FXstreet.com (Edinburgh) - The USD/JYP is now looking to stabilize in the area of 102.90/103.00 ahead of the Asian open on Wednesday.

USD/JPY all eyes on the Fed

The 2-day FOMC meeting will end up tomorrow with the usual statement and interest rate decision. With a move in rates ruled out, market participants expects the Federal Reserve to act in line with expectations for a $10 billion taper, taking the stimulus package to $65 billion. The 103.00 barrier would thus be under pressure should forecasts materialize, sending spot to hunt last week’s highs around 104.80/85. “Japanese data remains a background driver for the yen. It's all about the Fed taper decision and the Nikkei.
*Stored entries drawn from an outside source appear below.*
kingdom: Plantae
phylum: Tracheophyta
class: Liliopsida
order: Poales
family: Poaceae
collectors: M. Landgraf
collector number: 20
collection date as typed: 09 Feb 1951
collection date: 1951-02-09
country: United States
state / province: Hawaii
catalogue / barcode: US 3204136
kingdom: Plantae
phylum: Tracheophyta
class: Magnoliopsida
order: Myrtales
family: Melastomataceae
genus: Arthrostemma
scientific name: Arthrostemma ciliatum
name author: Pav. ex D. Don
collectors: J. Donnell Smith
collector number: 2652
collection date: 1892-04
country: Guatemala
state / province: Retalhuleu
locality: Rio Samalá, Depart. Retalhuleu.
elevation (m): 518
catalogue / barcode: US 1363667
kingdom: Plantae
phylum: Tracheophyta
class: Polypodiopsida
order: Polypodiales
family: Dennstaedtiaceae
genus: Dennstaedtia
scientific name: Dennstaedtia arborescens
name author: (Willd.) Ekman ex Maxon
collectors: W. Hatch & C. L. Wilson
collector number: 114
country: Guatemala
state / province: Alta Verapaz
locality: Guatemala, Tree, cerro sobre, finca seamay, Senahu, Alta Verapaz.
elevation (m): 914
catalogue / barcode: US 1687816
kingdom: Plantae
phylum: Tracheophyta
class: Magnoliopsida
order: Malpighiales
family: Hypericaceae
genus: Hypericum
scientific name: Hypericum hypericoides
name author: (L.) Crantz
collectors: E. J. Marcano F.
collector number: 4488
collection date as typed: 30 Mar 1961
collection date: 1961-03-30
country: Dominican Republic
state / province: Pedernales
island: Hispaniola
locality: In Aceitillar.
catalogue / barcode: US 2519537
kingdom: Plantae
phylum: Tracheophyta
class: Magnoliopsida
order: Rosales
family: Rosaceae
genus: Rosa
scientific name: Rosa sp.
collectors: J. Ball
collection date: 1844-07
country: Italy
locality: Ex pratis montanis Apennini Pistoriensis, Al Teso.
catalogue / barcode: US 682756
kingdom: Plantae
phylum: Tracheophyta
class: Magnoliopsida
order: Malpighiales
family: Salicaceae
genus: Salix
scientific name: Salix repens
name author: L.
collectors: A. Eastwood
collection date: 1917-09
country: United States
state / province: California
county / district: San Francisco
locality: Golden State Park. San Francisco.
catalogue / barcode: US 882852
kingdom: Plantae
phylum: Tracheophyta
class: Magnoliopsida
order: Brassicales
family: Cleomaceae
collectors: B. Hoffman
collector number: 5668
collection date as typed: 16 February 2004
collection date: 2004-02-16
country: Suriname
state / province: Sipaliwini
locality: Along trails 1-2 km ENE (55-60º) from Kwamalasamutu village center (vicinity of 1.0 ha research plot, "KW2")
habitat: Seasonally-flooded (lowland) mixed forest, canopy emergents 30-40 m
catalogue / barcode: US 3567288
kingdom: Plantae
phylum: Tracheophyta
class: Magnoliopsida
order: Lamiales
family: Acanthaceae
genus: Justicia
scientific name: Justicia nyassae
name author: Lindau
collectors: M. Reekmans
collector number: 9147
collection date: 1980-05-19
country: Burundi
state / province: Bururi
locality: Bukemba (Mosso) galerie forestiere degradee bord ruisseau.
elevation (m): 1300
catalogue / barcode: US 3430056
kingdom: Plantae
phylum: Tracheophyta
We will have to see if the Nikkei can steady around 15,000 given the shakier global equity mood. But an as expected US$10bn Fed taper should encourage a return of buyers on USD/JPY dips, probably under 102”, suggested analysts at Westpac Global Strategy Group.

USD/JPY levels to consider

At the time of writing the pair is up 0.27% at 102.90 with the next resistance at 103.97 (low Jan.22) ahead of 104.15 (200-h MA) and then 104.55 (21-d MA). On the flip side, a break below 102.00 (low Jan.22) would aim for 101.76 (38.2% of 95.81-105.45) and finally 101.62 (low Dec.5).